Grid Computing

Xgrid

Grid computing can be a powerful tool in any researcher’s computational arsenal. Most grids provide additional computational resources at no additional cost to the researcher. For IT professionals, they provide a way to divert some computational demand to lower-cost systems, freeing up valuable time on high-end computational resources.

While the term “grid” means many things to many people, there are practical applications of grid technologies today that can have a positive impact on research computing. Many are open source technologies, some are commercial solutions, and every technology tends to have both benefits and drawbacks for given applications. Whether a given grid technology is useful for your work often comes down to whether you and the developer define “grid” in the same way.

What is a grid?

There are many approaches to grid computing, each of which serves a unique need in the world of information technology. The following table shows some of the more common grid types:

Type Benefit
Desktop recovery or cycle harvesting
Idle systems on a network are put to work on grid tasks when they’re not otherwise in use. Uses existing hardware to accomplish extra work at no additional cost.
Resource aggregation and abstraction
Compute resources, such as computational clusters, are connected to one another from anywhere in the world. Schedulers assign tasks to these resources as they are free. Grid software automatically chooses the best available resource for a given job without requiring the end user to be an expert.
Load balancing
Multiple systems capable of performing the same tasks dynamically share the load of tasks, such as database transactions. Very scalable: the more systems you add to the grid, the more load they’ll handle.
Data grid
Copies of data exist in one or more locations on the grid with universally addressable locations. Anyone can access data from anywhere on the grid without knowing or caring where it exists.

Generally speaking, a given grid technology takes on one of these grid types. Condor from the University of Wisconsin is a cycle harvesting application. Products from Platform and components of the GLOBUS toolkit enable worldwide grids with resource abstraction. Systems like Oracle’s 10g database software enable straightforward load balancing across a grid, as well as some data grid capabilities. Xgrid, built into Mac OS X Server and Mac OS X, is perfect for desktop harvesting applications on local and wide area networks.

What’s a grid good for?

Building a computational grid out of systems you already own lets you easily provide additional resources to researchers without buying new hardware and without placing undue burden on administrators. By installing some additional software, your systems will take on tasks whenever they’re idle, increasing the utility of systems that would otherwise do nothing at night and on weekends.
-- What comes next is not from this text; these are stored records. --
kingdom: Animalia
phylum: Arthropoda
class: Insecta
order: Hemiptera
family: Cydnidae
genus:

Grids that abstract resources from around the world are more complicated, but they provide a powerful tool to researchers who need access to high-end systems without directly managing their own. Take CERN, for example, where everyone needs computational power, but few who collaborate with CERN actually work there. How do you provide resources to different researchers from various countries? A grid that makes everyone’s system available to any authenticated user on the grid allows access to large pools of computational resources without requiring any one user to have ownership of the entire pool.

How do I build a grid?

Whether you’re a researcher or IT professional, building a cycle harvesting grid can be a fairly straightforward endeavor, especially given the technologies that have matured over the last few years. Xgrid makes it easy to aggregate idle desktop power into a powerful computational grid.

Leopard

Installing agent software onto the systems in the grid is usually easy. For systems running Mac OS X Leopard or Tiger, the software is already installed. For systems running Mac OS X Panther, you can download a free package installer from Apple and install it. Third-party software would require a separate installation.

Grids require a controller or scheduler. With Xgrid, any system running Mac OS X Leopard or Tiger Server already has the Xgrid controller built in. All you have to do is turn it on by specifying some basic parameters. Your agents can then connect to the controller and make themselves available to the grid.

Finally, clients who submit jobs into the grid must be configured with the appropriate software. As you might expect, any system running Mac OS X Leopard or Tiger already has the appropriate software. Just type “xgrid” at the command line, or use any application that takes advantage of the Xgrid APIs in Mac OS X.

Clients and agents automatically discover the controller using Bonjour, Mac OS X’s built-in service discovery protocol. System administrators can specify controllers manually and limit the use of the cluster based on LDAP- and Kerberos-based authentication and credentials.

What can I run on the grid?

In theory, anything that can be run on a cluster can be run on a grid. In reality, however, the characteristics of a grid limit the practical use to problems with specific characteristics. The most amenable problems are those that are “embarrassingly parallel,” meaning they have data sets that can be broken into independent pieces. Good examples are BLAST searching or batch image processing.

Generally, any application that can be executed from the command line can be run on a grid. If it’s capable of having its operating instructions set from the command line, you can easily execute multiple copies of the application at once.

Let’s say you have an image processing script that takes images from a digital microscope, normalizes the luminosity of the images with a set of known parameters, converts the images from RGB to CMYK and tags the images with Spotlight data based on the device used to capture them. All of this could be done in a simple shell script with facilities available from the command line in Mac OS X. If your digital microscope places 2,000 images on a file server, each Xgrid agent can grab a different subset of images, process them and return them to a known location. Such processes are ideal for grid deployments using Xgrid, Condor or other desktop recovery mechanisms.